1. YAZARLAR

  2. Aysu Basri Akter

  3. Vesayet rejimi gerçekliğimiz
Aysu Basri Akter

Aysu Basri Akter

Vesayet rejimi gerçekliğimiz

A+A-

Seçimin ardından Kıbrıs’ta daha iyi bir gelecek hayal eden herkes için şimdilik bahar tadında, balayı havasında geçen 1 haftanın ardından yavaş yavaş ülkenin sert gerçekleriyle yeniden yüzleşiyoruz.

Ama bu gerçekliklerin değişmesini istiyorsak, sorumluluğu tek bir kişiye, tek bir partiye ya da gruba yüklemek doğru değil.

Geçenlerde sosyal medyada önüme tam da durumumuza uygun düşen bir espri düştü;

Godot tutuklanmış!

Yıllardır sihirli değneğiyle her şeyi düzeltmesini beklediğimiz ilahi kahraman Godot’nun da hele Türkiye’deki siyasi iktidar yapısın düşündüğümüzde tutuklanmasından daha doğal bir şey olamaz.

Ama biz de buralarda bir Godot bekliyorsak, ya da O, yeni seçtiğimiz cumhurbaşkanıysa O’nun da hepimiz gibi serbest bir vesayet rejimi tutuklusu olduğunu hatırlamak ve bu süreçten ancak birlikte çıkabileceğimizi de hatırlamak gerekiyor.

========================

**Yönerge:** Metne göre sosyal medyada karşılaşılan espri ne diyor? Öğelere hiç gerek yok.

========================

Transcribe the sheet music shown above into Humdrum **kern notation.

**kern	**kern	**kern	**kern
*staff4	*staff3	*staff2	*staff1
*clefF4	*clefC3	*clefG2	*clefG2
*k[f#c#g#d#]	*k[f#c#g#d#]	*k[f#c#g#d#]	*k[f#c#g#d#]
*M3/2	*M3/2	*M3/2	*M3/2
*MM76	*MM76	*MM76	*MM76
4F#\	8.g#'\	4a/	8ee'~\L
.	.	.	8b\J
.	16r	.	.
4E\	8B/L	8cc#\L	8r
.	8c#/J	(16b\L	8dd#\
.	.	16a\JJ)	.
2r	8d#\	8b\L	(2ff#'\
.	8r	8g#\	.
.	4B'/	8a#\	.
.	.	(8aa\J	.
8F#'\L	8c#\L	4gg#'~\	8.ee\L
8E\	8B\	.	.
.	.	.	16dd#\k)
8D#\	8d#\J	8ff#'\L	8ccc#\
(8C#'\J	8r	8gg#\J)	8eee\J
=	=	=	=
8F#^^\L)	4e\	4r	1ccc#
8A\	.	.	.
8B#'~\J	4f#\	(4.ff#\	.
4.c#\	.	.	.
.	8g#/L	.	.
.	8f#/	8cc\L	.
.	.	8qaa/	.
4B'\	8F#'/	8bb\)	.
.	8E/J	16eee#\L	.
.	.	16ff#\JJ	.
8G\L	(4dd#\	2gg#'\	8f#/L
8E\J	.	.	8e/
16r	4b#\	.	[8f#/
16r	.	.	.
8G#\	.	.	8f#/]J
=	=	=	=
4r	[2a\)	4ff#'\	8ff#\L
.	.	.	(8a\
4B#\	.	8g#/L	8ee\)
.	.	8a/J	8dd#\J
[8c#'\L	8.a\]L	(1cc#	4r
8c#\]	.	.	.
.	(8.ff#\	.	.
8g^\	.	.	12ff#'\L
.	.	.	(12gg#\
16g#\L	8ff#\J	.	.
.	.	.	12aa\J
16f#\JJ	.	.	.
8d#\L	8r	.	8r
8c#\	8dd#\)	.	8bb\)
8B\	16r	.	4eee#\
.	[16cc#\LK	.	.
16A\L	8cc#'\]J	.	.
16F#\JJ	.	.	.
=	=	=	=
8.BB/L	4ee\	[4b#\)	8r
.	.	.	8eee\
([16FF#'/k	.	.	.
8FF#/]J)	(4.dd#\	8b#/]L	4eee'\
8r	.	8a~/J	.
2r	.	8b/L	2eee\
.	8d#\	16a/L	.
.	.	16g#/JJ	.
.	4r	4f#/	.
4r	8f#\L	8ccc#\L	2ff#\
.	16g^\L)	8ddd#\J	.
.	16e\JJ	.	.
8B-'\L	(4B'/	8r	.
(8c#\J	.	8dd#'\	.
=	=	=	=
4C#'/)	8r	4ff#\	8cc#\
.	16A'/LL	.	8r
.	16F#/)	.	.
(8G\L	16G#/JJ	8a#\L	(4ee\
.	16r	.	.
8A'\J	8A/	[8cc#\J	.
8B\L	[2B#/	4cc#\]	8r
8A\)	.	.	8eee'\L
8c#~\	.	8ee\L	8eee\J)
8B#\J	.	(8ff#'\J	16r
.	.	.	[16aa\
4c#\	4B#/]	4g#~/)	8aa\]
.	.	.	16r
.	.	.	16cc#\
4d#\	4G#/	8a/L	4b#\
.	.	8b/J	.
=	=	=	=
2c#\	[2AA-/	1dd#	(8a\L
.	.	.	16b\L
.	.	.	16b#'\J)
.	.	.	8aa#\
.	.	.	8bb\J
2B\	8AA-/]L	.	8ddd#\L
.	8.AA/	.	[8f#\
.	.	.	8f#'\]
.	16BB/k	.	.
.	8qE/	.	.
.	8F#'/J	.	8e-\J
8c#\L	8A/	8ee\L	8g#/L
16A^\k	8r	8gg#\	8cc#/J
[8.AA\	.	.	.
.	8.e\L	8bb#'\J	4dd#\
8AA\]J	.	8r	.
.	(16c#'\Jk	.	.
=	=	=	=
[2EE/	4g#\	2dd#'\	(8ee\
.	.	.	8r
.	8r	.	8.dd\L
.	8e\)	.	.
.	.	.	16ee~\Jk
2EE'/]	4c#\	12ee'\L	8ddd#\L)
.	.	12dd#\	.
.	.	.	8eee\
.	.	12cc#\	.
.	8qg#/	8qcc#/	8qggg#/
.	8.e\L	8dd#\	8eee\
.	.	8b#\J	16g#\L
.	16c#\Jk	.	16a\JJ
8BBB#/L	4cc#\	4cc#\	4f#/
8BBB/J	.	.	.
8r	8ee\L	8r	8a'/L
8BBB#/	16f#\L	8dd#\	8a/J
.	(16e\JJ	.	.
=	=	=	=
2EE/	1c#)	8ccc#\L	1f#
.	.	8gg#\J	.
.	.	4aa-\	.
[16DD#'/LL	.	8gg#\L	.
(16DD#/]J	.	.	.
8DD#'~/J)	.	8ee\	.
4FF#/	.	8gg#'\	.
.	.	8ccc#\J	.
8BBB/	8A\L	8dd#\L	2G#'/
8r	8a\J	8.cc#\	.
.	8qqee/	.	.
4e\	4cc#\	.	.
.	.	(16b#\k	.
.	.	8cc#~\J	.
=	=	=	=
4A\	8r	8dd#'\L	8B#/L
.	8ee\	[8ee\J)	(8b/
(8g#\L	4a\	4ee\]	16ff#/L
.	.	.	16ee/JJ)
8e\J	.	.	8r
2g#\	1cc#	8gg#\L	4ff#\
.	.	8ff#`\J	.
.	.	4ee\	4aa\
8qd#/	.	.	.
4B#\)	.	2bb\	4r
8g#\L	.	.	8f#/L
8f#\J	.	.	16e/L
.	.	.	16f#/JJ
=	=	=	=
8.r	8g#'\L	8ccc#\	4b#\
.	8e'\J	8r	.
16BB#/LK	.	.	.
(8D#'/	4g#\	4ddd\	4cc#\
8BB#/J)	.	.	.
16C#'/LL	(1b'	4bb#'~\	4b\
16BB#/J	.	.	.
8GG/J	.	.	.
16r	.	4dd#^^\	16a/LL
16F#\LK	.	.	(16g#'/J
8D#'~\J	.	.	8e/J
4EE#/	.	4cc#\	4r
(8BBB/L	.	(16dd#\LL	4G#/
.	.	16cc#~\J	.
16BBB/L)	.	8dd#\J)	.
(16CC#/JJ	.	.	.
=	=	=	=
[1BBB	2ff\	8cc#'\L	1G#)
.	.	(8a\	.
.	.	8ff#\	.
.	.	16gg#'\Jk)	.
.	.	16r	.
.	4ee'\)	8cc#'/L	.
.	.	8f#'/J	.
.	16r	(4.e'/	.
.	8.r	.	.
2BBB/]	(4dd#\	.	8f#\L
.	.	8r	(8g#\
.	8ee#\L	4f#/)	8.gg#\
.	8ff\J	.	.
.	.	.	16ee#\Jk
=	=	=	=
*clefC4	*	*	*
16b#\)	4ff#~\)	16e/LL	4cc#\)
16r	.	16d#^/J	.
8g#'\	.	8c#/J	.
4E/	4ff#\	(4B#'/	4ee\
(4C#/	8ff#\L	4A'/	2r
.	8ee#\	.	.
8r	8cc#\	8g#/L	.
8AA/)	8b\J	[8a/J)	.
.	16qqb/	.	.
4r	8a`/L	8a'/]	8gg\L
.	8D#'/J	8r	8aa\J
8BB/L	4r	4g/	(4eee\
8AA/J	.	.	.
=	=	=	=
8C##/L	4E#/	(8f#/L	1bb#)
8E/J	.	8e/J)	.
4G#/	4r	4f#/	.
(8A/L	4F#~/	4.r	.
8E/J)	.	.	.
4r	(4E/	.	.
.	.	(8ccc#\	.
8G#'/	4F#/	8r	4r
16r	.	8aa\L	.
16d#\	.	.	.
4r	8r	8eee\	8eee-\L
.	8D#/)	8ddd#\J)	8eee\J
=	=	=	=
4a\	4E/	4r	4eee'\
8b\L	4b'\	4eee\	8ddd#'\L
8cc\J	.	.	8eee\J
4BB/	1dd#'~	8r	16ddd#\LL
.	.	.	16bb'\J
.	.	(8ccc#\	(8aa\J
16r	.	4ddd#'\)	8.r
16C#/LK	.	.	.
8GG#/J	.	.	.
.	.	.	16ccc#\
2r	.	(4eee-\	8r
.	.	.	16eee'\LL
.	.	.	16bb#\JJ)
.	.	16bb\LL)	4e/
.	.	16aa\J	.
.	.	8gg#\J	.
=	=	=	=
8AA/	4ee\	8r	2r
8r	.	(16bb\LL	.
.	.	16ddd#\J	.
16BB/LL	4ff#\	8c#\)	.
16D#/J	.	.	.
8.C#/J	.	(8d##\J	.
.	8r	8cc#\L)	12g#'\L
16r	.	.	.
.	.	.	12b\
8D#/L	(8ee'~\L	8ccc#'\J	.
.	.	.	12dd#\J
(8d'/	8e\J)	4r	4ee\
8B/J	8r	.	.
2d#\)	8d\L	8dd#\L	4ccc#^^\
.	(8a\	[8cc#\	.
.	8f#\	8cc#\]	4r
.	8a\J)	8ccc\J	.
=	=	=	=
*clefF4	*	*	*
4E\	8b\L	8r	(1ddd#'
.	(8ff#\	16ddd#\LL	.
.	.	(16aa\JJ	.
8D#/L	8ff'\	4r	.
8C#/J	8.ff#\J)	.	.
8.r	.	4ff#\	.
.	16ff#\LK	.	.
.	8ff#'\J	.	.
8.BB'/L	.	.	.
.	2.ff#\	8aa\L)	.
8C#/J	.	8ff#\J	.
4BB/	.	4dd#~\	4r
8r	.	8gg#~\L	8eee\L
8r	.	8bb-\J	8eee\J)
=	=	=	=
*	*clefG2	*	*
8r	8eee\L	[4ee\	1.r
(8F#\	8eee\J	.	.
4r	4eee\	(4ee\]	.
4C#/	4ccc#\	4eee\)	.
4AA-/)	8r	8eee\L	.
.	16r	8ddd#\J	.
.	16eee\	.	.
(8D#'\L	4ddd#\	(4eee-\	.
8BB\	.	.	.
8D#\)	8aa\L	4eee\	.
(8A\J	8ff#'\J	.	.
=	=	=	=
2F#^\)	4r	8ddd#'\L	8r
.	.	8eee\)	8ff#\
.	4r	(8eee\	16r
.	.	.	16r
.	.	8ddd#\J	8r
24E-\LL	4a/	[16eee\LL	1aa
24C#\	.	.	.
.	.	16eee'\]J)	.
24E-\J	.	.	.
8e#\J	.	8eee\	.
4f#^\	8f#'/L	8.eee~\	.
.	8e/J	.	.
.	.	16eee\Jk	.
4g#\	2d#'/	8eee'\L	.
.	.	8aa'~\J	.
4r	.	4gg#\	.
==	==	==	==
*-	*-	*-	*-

========================

**Çözüm:** "Godot tutuklanmış!"